• _Text section_:
※

1. Implement MAE  and RMSE as errors' estimators for [Movie Lens](http://grouplens.org/datasets/movielens/) data with 100,000 ratings (refer MoveLens100k old dataset).  
As a training set you need a file with .base extension, but a testing set has extension .test: the pairs of files u1.base and u1.test, ..., and u5.base and u5.test, respectively. Each such pair is the 80%/20% random split of the input data for all users $u$ into test and training sets.

2. For each method (user-based and item-based) plot MAE and RMSE dependence by the number of neighbours  in a range from 1 to 100 with a reasonable step.

3. Imagine that you are not satisfied with your prediction quality (e.g. MAE>1.0), then try formulas 2.6 and 2.7 from the review http://files.grouplens.org/papers/FnT%20CF%20Recsys%20Survey.pdf.

There are alternative formulas: $r_{u,i} = k\sum\limits_{u^\prime \in U}\operatorname{sim}(u,u^\prime)r_{u^\prime, i} \mbox{ (the case of user-based model):}$
$$r_{u,i} = \frac{1}{N}\sum\limits_{u^\prime \in U}r_{u^\prime, i}$$
$$r_{u,i} = \bar{r_u} +  k\sum\limits_{u^\prime \in U} sim(u,u^\prime)(r_{u^\prime, i}-\bar{r_{u^\prime}} ) \mbox{, где } k =1/\sum_{u^\prime \in U}|\operatorname{sim}(u,u^\prime)|.$$

4. Compare the results as in 1 and 2. 

5. How MAE (RMSE) varies by the top-$n$ size: $n \in \{1,3,5,10,15,20,30,40,50,100\}$? 

6. Which movies are recommended more often -- popular with high ratings or rare ones (i.e. with low number of ratings) with high ratings?

7. What to do if the neigbourhood (similar users or items to a target user or a certain item) is too small? How to evaluate the confidence of such recommendations? 

8. Describe how different the top-$n$ lists for user-based and item-based methods are, respectively. Try to improve the results by grid search on $\beta$ parameter for MAE (RMSE) minimisation in hybrid recommendations depending on the number of neighbours (or top-$n$ size):
$$\beta\cdot r^{user-based}_{ui} + (1-\beta)\cdot r^{item-based}_{ui}, \mbox{ where } 0 \leq \beta \leq 1.$$ Report the quality in terms of MAE and RMSE along with the optimal $\beta$.

※

(Collected data)
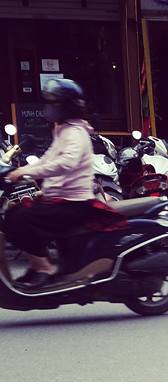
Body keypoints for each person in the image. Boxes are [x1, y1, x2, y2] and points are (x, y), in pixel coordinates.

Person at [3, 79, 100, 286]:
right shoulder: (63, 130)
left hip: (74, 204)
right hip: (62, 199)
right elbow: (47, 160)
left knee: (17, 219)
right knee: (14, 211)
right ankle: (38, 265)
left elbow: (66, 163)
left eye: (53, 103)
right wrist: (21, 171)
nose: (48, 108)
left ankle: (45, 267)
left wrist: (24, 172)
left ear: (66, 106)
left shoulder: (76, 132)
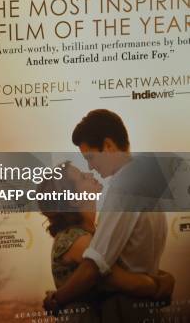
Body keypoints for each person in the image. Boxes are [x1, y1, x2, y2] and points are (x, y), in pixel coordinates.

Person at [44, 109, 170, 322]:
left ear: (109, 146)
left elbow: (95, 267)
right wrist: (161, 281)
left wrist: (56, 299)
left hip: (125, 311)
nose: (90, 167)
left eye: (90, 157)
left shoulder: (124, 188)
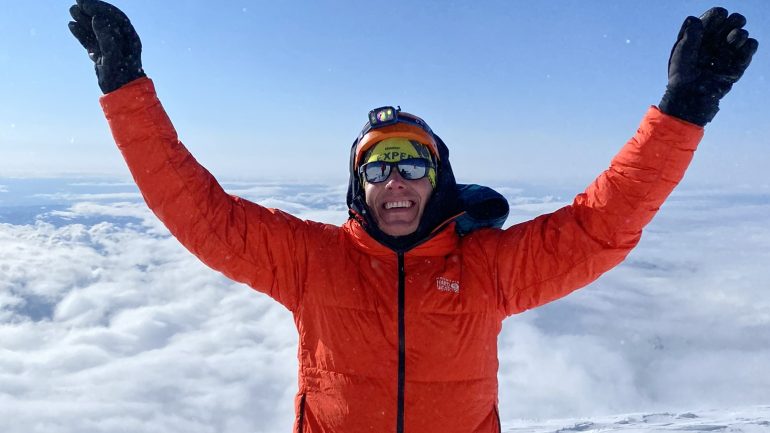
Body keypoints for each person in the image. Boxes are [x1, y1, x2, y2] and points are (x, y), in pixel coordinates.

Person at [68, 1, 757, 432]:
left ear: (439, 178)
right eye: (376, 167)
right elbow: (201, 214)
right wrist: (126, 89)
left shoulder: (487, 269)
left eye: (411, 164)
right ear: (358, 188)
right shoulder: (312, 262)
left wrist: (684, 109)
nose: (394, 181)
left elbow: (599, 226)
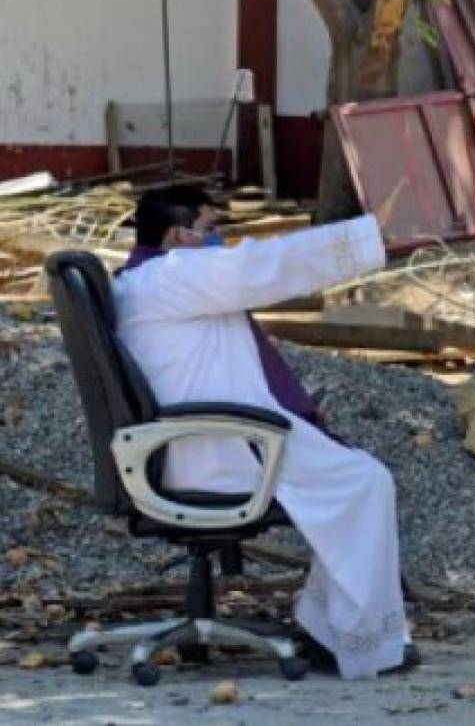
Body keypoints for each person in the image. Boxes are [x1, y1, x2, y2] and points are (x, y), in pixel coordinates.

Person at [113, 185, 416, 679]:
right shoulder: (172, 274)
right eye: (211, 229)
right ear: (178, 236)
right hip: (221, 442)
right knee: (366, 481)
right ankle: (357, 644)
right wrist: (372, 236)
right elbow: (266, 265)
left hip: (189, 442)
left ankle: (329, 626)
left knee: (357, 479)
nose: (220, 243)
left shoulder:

※

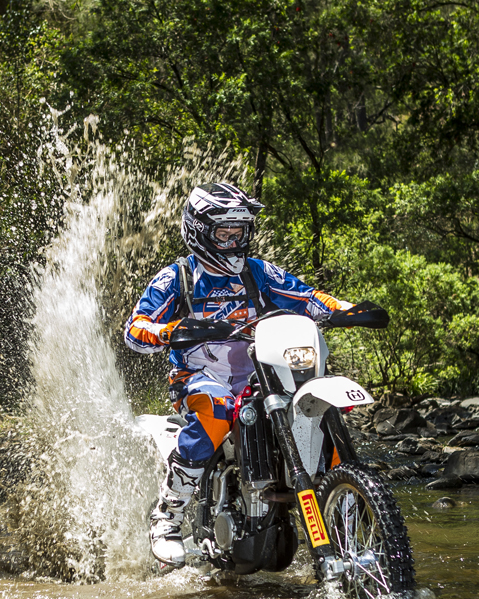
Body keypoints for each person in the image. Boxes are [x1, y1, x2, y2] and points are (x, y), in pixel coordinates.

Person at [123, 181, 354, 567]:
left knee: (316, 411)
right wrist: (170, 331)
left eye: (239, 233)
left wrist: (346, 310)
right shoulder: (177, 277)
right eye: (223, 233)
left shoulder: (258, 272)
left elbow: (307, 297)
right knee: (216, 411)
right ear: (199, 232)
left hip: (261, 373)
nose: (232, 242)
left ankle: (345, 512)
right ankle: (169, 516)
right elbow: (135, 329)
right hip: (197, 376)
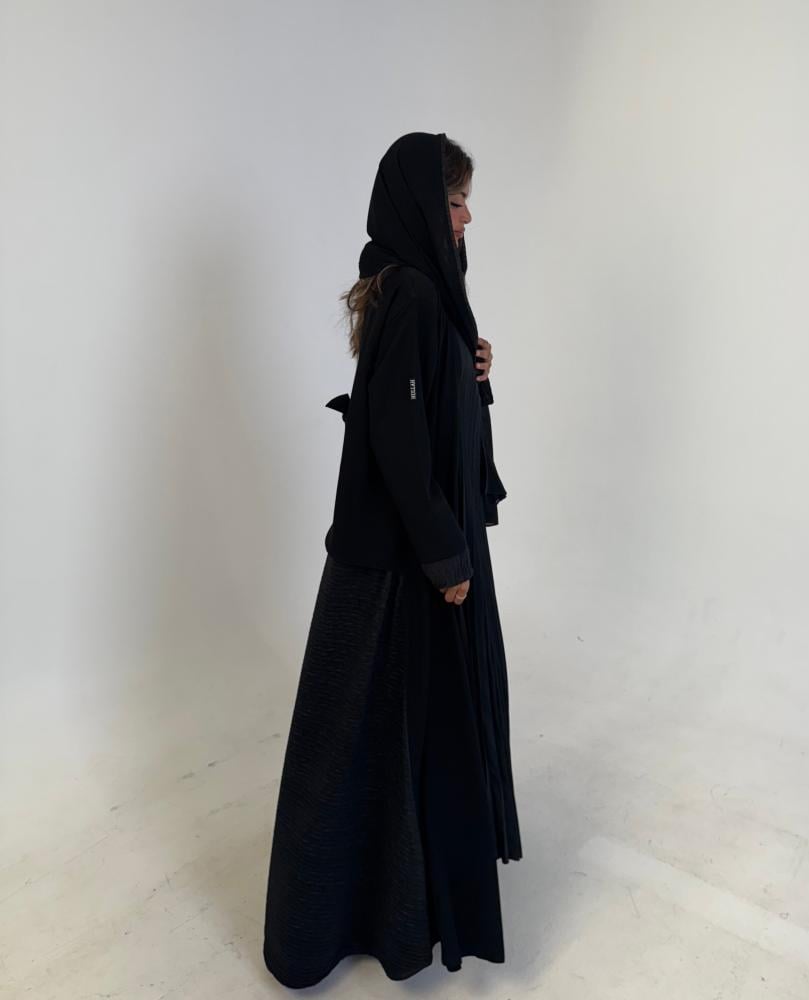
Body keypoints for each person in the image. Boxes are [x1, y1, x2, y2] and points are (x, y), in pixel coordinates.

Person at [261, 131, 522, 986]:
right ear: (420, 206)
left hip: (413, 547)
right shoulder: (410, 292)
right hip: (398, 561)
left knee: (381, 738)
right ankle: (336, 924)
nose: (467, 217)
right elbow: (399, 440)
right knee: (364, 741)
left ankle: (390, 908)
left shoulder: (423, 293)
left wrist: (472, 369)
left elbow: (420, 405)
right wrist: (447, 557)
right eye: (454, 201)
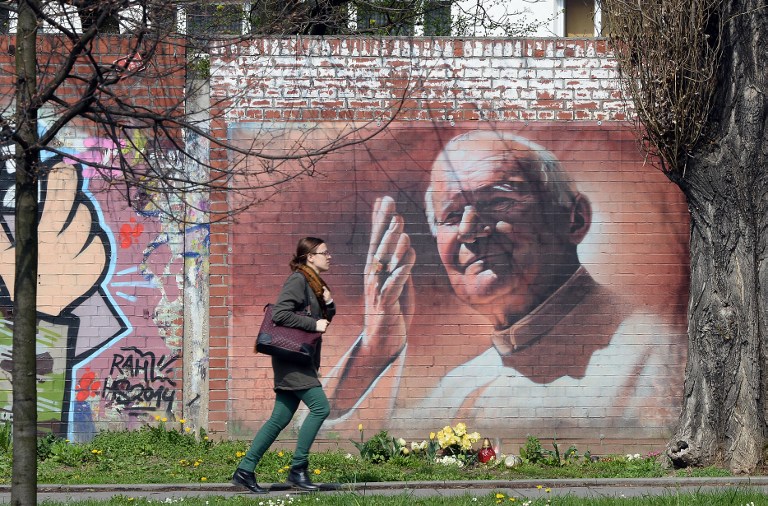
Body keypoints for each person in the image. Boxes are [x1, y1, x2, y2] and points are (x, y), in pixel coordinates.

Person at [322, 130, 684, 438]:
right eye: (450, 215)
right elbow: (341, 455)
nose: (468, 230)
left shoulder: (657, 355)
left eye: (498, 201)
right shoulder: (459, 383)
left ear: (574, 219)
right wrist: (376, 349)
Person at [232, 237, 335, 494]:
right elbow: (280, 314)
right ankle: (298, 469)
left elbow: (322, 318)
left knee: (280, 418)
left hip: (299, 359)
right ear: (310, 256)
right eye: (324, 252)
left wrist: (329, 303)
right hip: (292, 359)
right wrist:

※

• _Questions_:
1/ According to the assignment, what range of neighbor counts should the MAE and RMSE plots cover?
2/ List the numbers of all steps in the assignment that mention MAE.

• _Answers given_:
1/ From 1 to 100 neighbors, with a reasonable step.

2/ 1, 2, 3, 5, 8